On Thursday, December 19th, 2019, labor leaders from all across Montana visited the Federal Reserve Bank Branch in Helena, Montana with the MT AFL-CIO to learn more about the Fed’s dual mandate for managing inflation and maximizing employment. After a brief history of the branch building told over the sound of gunshots from the law enforcement practice range downstairs, the group made their way up to the board room to meet with Assistant Vice President Casey Lozar.
Lozar, who grew up in Polson, told some history of Montana’s involvement in the creation of the Federal Reserve. It was Copper King Augustus Heinz’s greed that caused the Knickerbocker panic of 1907 on Wall Street after trying to short squeeze the stocks of his company to drive up prices. The panic bankrupted Manhattan and put the US Treasury at risk. J.P. Morgan and John D. Rockefeller bailed out the municipalities and secured the Treasury, but the panic resulted in the creation of the Federal Reserve System in 1913.
Montana’s influence on the Federal Reserve does not stop there. It was in fact, the Helena Branch that piloted and developed electronic checking, eliminating the need for the physical movement of thousands of paper checks. Montana having a strong influence on the nation’s economy is a point that Lozar drove home. He said that one Montanan can make a difference in Federal Reserve policy. He hears from the District President that “a man in Havre told me” and that his vote and input during decision making meetings are influenced by engaged individuals in our state.
This is one of the main reasons labor leaders are developing a better relationship with the Federal Reserve. Labor cares about the buying power of wages and maximum employment. We believe that people need one good job, not three that don’t make ends meet. What should the maximum employment really mean, and how do we get there while making sure wages go up enough to pay for necessities while maintaining the buying power of the dollar?

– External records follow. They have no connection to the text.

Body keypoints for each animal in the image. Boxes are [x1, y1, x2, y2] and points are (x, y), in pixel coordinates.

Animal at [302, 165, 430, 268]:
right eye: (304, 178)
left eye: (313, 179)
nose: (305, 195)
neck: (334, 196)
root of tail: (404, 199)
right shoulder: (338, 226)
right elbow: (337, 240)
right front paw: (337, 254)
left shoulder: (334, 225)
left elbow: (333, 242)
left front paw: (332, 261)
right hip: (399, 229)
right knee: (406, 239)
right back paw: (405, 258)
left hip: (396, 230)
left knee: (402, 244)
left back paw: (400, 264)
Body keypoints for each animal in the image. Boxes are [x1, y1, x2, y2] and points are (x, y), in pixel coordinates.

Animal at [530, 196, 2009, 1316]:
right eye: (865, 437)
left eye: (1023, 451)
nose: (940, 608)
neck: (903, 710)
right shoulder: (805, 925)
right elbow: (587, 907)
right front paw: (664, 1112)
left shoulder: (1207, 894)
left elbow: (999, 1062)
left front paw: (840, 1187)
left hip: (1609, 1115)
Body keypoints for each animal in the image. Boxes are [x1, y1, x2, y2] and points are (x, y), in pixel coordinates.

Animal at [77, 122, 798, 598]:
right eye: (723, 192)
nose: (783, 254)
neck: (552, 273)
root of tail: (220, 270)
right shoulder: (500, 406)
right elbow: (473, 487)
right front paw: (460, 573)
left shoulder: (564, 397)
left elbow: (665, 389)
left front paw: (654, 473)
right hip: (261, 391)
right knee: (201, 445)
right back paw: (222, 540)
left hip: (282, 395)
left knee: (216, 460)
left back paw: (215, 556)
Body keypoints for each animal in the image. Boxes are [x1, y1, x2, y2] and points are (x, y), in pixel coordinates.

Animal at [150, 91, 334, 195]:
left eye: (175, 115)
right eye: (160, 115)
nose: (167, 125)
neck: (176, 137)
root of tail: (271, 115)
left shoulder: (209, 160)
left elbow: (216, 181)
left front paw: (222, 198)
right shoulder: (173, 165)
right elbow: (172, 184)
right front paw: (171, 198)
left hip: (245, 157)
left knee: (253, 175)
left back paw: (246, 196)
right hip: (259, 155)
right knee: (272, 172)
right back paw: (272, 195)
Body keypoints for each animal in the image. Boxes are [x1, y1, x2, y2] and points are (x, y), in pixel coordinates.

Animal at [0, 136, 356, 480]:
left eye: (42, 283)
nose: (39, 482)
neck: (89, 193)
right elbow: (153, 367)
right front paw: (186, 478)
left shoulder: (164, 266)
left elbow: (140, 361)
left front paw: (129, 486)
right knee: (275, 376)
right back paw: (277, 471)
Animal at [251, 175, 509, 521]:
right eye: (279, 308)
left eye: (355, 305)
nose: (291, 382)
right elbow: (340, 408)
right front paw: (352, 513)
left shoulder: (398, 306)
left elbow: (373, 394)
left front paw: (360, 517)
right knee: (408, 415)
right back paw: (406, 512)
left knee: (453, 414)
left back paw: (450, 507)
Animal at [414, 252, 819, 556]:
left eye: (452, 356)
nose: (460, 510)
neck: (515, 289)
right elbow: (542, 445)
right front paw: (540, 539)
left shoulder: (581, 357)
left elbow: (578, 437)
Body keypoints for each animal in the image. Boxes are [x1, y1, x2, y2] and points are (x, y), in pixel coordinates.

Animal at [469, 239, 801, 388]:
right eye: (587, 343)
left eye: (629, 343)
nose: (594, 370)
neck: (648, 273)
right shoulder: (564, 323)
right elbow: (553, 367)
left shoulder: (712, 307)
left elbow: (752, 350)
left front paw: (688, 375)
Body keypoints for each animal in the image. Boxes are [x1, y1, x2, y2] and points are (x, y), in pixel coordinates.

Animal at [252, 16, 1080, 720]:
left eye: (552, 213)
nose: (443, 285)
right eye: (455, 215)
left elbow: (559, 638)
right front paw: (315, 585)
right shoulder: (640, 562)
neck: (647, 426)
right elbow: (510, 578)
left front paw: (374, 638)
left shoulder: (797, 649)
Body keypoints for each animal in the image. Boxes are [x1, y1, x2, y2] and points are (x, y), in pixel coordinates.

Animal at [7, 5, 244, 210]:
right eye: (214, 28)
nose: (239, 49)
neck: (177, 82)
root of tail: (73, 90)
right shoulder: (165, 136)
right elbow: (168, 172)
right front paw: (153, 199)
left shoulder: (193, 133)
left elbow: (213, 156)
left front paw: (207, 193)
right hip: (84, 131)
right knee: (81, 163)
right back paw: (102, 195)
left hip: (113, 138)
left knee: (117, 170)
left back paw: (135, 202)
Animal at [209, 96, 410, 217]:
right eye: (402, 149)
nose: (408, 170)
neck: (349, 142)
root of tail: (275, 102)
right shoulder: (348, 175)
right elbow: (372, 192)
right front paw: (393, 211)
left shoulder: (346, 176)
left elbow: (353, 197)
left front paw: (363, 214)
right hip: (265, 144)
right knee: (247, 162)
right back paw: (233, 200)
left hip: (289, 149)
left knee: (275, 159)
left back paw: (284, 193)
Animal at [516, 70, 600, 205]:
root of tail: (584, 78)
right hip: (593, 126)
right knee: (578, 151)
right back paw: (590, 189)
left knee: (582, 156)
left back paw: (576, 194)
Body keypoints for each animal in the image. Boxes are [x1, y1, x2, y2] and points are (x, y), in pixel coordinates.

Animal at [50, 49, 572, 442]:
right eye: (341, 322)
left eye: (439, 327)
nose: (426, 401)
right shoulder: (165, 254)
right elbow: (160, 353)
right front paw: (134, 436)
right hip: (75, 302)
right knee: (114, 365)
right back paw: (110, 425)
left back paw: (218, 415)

Leaders asked great questions at the meeting like, “Why aren’t wages increasing if unemployment is so low?” and “Have you done any research on the impacts of a $15 minimum wage?” “Are you looking at other economic impacts to workers, like childcare and housing?” The conversation was powerful and informative. Montana AFL-CIO and labor around the state looks forward to having more of these conversations and making sure the working people of Montana have input on federal economic policy.